Ponderando um quadro de incertezas, qual será o impacto nas operações e viabilidade econômica dos fundos de pensão e das próprias empresas patrocinadoras? Alguns cenários de variadas complexidades são vislumbrados, dentre os quais podemos destacar:

 

  • Eventuais demissões de empregados afetam de que maneira o plano de aposentadoria? Alguns empregados podem ser colocados em licença (remunerada ou não remunerada). Durante esse período restam suspensas suas contribuições para o plano? O Governo Federal está considerando uma legislação para ajudar empregados e empregadores durante esta pandemia de maneira que isso impacte nos planos privados de aposentadoria?
  • Possível solicitação de interrupção de contribuições por parte dos participantes, refletindo nas reservas dos planos. Dentro de um cenário de possíveis demissões, causando uma descontinuidade no ciclo das contribuições, qual impacto na formação das reservas?
  • Diante da relação contratual havida, participantes poderiam arguir força maior e desequilíbrio contratual (393 e 478 do Código Civil) a fim de forçar judicialmente o resgate de suas contribuições?
  • À medida em que o ambiente de negócios muda rapidamente, as empresas analisam todas as despesas e alternativas, incluindo a possibilidade de redução de suas contribuições. Até que ponto poderia a patrocinadora requerer alteração no plano para reduzir benefícios, diminuir ou interromper contribuições visando equalizar suas despesas? Importante salientar que os planos que reduzem ou interrompem as contribuições devem satisfazer critérios objetivos de não discriminação. As patrocinadoras devem discutir com os órgãos de governança das entidades de previdência os métodos e as consequências de uma possível interrupção das contribuições para o plano.
  • No que tange às operações de empréstimos e financiamentos para participantes e assistidos, pode ocorrer uma maior demanda de solicitações neste período. As entidades de previdência desejam revisar seus regulamentos de operações com participantes para lidarem com o atual cenário de maior risco de crédito? Como serão tratadas as prováveis renegociações e solicitações de novos valores?
  • Considerando a volatilidade do mercado financeiro e o cenário de juros baixos, quais as lições deste início de crise e suas implicações nas políticas de investimento das entidades? Seria prudente a revisitação das políticas de investimento de seus planos previdenciários num curto espaço de tempo e a verificação da adequação de seus parâmetros ao imprevisível momento do mercado?
  • A educação financeira dos participantes para a área de investimentos é essencial neste momento. Possibilitar recursos técnicos a fim de auxiliá-los a compreender o momento particular pelo qual estamos passando seria essencial. Estariam os participantes devidamente instruídos e informados para suas escolhas de perfil de investimento diante da atual volatilidade do mercado?
  • Em matéria de segurança de dados, à medida que o distanciamento social ocorre e os mercados financeiros exibem volatilidade, é provável que mais participantes acessem eletronicamente as contas do plano de aposentadoria para entender seus benefícios. Usuários não autorizados provavelmente também tentarão acessar as contas de participantes/beneficiários. As entidades de previdência, além da adaptação aos aspectos da LGPD, devem reforçar suas medidas de segurança na proteção dos dados de seus usuários.
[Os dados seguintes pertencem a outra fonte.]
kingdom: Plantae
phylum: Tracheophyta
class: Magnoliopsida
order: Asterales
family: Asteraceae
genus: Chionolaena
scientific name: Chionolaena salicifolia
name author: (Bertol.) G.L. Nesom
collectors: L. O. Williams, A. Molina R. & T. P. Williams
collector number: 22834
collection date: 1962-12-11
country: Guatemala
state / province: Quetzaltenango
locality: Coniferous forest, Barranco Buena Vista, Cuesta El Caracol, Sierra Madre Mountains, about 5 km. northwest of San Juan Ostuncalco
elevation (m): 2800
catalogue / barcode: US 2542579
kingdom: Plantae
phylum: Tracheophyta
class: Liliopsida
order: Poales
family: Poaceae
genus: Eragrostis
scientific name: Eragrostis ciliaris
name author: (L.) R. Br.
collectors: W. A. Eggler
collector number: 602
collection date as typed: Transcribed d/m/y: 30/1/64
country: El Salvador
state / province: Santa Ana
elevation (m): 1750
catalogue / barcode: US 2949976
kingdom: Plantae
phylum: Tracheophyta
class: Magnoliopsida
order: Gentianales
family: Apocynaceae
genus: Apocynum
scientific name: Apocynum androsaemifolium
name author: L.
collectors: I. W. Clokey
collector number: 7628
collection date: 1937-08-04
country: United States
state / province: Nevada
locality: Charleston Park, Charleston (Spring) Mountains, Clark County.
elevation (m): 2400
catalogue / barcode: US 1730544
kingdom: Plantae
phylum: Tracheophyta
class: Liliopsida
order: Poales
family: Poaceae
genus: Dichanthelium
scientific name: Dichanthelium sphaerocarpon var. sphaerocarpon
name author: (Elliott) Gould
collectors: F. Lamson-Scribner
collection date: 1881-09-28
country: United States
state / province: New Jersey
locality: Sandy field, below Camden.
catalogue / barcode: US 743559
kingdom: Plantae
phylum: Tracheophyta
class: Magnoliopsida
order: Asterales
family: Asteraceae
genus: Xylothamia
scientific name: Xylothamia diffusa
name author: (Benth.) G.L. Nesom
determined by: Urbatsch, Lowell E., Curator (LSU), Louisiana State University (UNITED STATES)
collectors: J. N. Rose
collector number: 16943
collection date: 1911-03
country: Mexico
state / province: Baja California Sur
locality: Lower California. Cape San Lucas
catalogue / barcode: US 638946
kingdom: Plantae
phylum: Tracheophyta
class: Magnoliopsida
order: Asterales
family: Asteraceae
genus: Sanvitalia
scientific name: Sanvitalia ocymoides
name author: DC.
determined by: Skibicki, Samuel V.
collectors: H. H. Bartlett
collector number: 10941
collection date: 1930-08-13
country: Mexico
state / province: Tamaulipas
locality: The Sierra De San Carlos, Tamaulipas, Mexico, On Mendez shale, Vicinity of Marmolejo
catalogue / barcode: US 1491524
Como podemos verificar, são muitos os desafios e questionamentos que surgem. Enfatizamos a necessidade de um posicionamento pragmático do órgão fiscalizador, que traga tranquilidade às entidades para o enfrentamento de algumas dessas primordiais questões, concedendo-lhes prazo, orientação e fôlego operacional.

 

Mais do que nunca, diante das incertezas, as decisões deverão obedecer a mais estrita governança, sendo fundamentadas e formalizadas, de modo a comprovar a necessidade das medidas para o benefício do plano previdenciário, seus participantes e assistidos.

 

Nas palavras de Antoine de Saint-Exupéry, “Cada um é responsável por todos. Cada um sozinho é responsável. Cada um é o único responsável por todos”. Individualmente e unidos, venceremos este momento.

 

*Juliano Barra e Carlos Alberto Barros são sócios do setor de previdência do GVBG - Gentil, Monteiro, Vicentini, Beringhs e Gil Advogados.